- Born: 1742 Augusta County, Colony of Virginia
- Died: May 3, 1835 (aged 92–93) Boiling Springs, US
- Burial place: Twitty-Graham Cemetery, Boiling Springs, North Carolina
- Spouse: Susannah Beller Twitty
- Children: Sarah (Graham) Irvine
- Military career
- Allegiance: United States
- Branch: North Carolina militia
- Service years: 1775–1781
- Rank: Colonel
- Unit: Tryon County Regiment, Lincoln County Regiment
- Commands: Tryon County Regiment, Lincoln County Regiment
- Conflicts: Battle of Moore's Creek Bridge Cherokee Expedition Battle of Graham's Fort

= William Graham (colonel) =

American Revolution commander

Colonel William Graham (1742 – 1835) was commander of the Tryon County and Lincoln County Regiments of the North Carolina militia and political leader from North Carolina during the American Revolution.

==Early life==
William Graham was born in 1742 in Augusta County, Colony of Virginia. He was the son of Archibald Graham of Scotland. The younger Graham moved to the Province of North Carolina several years before the American Revolutionary War. There he was one of forty signers of the Tryon Resolves. In 1776, he served as a delegate from the extinct Tryon County, North Carolina to the 3rd and 5th North Carolina Provincial Congress. After Tryon County was dissolved in 1779, he lived in Lincoln and Cleveland Counties.

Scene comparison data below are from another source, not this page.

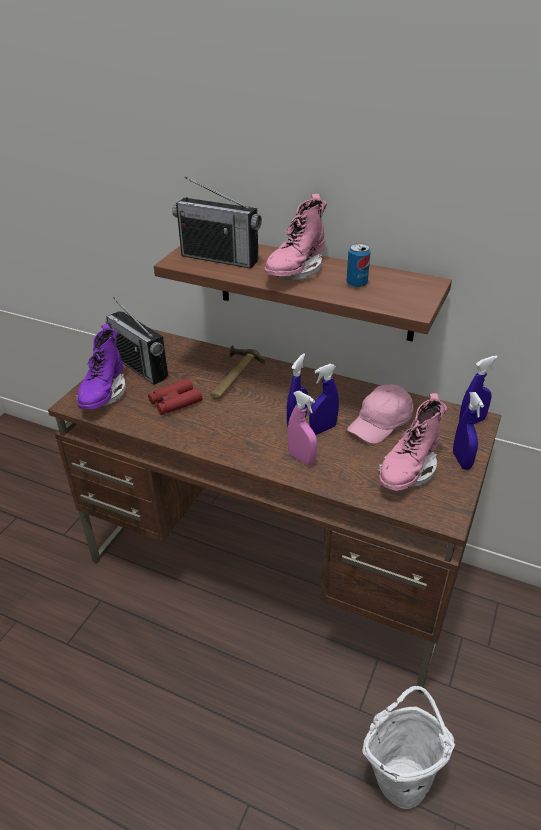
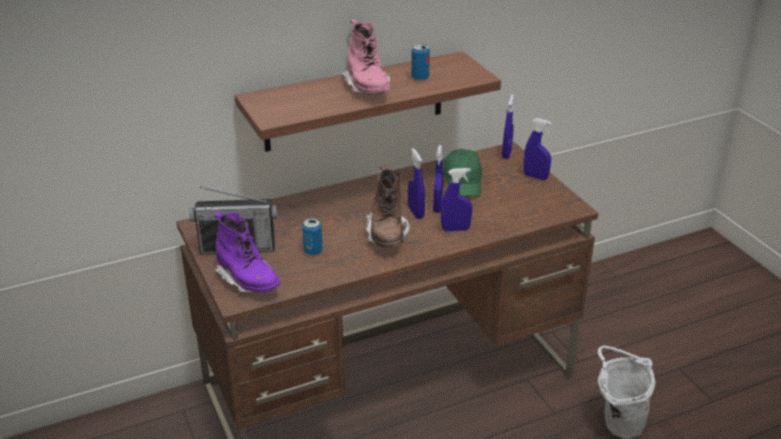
camera: 50 degrees left, 5 degrees down
(175, 402) = (313, 251): red binoculars -> can
(220, 258) = (298, 103): radio -> none
(232, 376) = (320, 213): hammer -> none
(244, 425) = (387, 235): none -> brown boot
(301, 458) = (455, 229): pink spray bottle -> blue spray bottle
(381, 423) = (463, 183): pink cap -> green cap
(408, 471) = (520, 198): pink boot -> none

He married the widow Susannah (Beller) Twitty before 1780.

==Military service==
He served as a colonel and commandant over two regiments in the North Carolina militia from 1775 to 1781:
- Colonel over the Tryon County Regiment of the North Carolina militia (17751779), This regiment became the Lincoln County Regiment after Tryon County was dissolved.
- Colonel over the Lincoln County Regiment of the North Carolina militia (1779–1781)

As a colonel of militia, he served under General Griffith Rutherford of the Salisbury District Brigade. He was part of the successful Light Horse expedition against the Cherokee in 1776.

In 1780, he missed the Battle of Ramseur's Mill. That same year Graham marched with his troops in the expedition that led to the famous Battle of Kings Mountain, but again due to an illness in his family, he was not with his men when the battle was fought. Colonel Joseph Dickson took his place.

He did participate in skirmishes at Thicketty Fort, South Carolina on July 26, 1780; Wofford's Iron Works, South Carolina on August 8, 1780; and Graham's Fort (his) in September of 1780.

William Graham was the oldest Colonel in the frontier parts of western North Carolina. He was involved in the selection of localities for Forts, which had to be erected and provided with a garrison. He directed the forts at Waddleboro, Earles White Oak, Russells and Botts. He received information about threats from spies that reported to him.

==Death==
He was residing in Rutherford County, North Carolina in October 1832. He died on May 3, 1835. Graham was buried at the Twitty-Graham Cemetery, Boiling Springs, Cleveland County, North Carolina.